Killip, 1983-1984 yıllarında 14 ay boyunca Northumberland’in Lynemouth sahilinde bir karavanda yaşadı. Burada yerel halk tarafından şüpheyle karşılanmasının ardından sahile vuran kömür artıklarını toplama işiyle uğraşan, yoksul ve güvencesiz topluluğun güvenini kazanmaya soyundu. Alışılagelmiş haberciliğin sınırlarını aşan ilişkileri, öznelerinin haysiyetli ve dokunaklı mücadelesini yansıtan derinlikli portrelerini ortaya çıkarmasını ve çelişkili hisleri uyandırmasını sağladı.
Etrafa dağılmış döküntülerle dolu sahilde hulahop çeviren küçük kızın fotoğrafı, ilk bakışta masumiyetin ve hayallerin portresiymiş gibi görünüyor. Ancak, dikkatle bakıldığında, fotoğrafın tuhaf açısı ve karamsar arka planı (Killip’in Kuzeydoğu’da çektiği diğer birçok genç gibi) fotoğraflanan bireyin hayatını acımasız ve tanımlanamayan bir gücün belirlediğini göstermeye yetiyor.
Killip’in siyah-beyaz belgesel fotoğrafçılığa odaklanmayı 1980’lerde de sürdürmesi, bu sanat formunun tarihsel olarak siyasi dip akıntılara bağlılığına işaret ediyor. Martin Parr gibi fotoğrafçılar Britanya’nın zenginleşen orta sınıfının yükselen bireyselliğini yakalamak üzere canlı renkleri kullanırken, Killip işçi sınıfının hal-i pürmelalini giderek modası geçen bir fotoğraf üslubuyla açığa çıkarmaya kendini adadı. Killip’in belgesel fotoğrafçılığı ile Jeff Koons’un uçarılığını ödüllendiren sanat dünyası arasındaki uyuşmazlık, Britanya toplumu neoliberal değerler etrafında yeniden yapılandırılırken endüstriyel bölgelerdeki işçi sınıfı topluluklarının ve işçi hareketinin marjinalleştirilmesini yansıtıyordu.

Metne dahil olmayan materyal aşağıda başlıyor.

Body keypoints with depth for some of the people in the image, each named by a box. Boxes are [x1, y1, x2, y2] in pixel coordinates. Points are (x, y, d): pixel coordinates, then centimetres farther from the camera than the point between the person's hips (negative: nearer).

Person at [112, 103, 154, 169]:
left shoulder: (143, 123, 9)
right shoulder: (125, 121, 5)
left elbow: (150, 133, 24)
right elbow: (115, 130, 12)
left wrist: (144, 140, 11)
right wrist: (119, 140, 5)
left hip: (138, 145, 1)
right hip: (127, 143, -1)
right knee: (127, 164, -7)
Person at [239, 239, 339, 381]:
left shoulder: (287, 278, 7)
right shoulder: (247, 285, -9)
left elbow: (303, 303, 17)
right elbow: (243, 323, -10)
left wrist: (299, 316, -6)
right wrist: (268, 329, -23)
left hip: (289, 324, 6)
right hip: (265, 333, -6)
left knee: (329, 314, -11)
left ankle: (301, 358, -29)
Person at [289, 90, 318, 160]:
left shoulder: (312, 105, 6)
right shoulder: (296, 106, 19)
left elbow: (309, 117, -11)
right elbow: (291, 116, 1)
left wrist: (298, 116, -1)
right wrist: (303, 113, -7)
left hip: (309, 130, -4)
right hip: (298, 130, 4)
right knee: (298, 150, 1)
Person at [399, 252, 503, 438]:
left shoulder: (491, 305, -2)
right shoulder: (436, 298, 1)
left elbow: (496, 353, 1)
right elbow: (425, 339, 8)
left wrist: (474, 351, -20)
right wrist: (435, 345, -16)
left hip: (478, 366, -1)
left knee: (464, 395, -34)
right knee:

Killip (dört farklı başbakanın döneminde çekildiğine işaret ederek) fotoğraflarının Thatcher Britanyası’nı temsil ettiği fikrini reddetse de bu kareler o zamandan beri neoliberalizmi tanımlayan işçi sınıfı hayatının, topluluklarının ve endüstrilerinin yok edilmesinin ikonik görsel ifadeleri haline geldi. Böyle bir okumayı istese de istemese de, Killip endüstriyel, ekonomik ve sosyal bir çözülme dönemini belgelemek ve yorumlamak için fotoğrafın politik bir araç olarak gücünün farkındaydı.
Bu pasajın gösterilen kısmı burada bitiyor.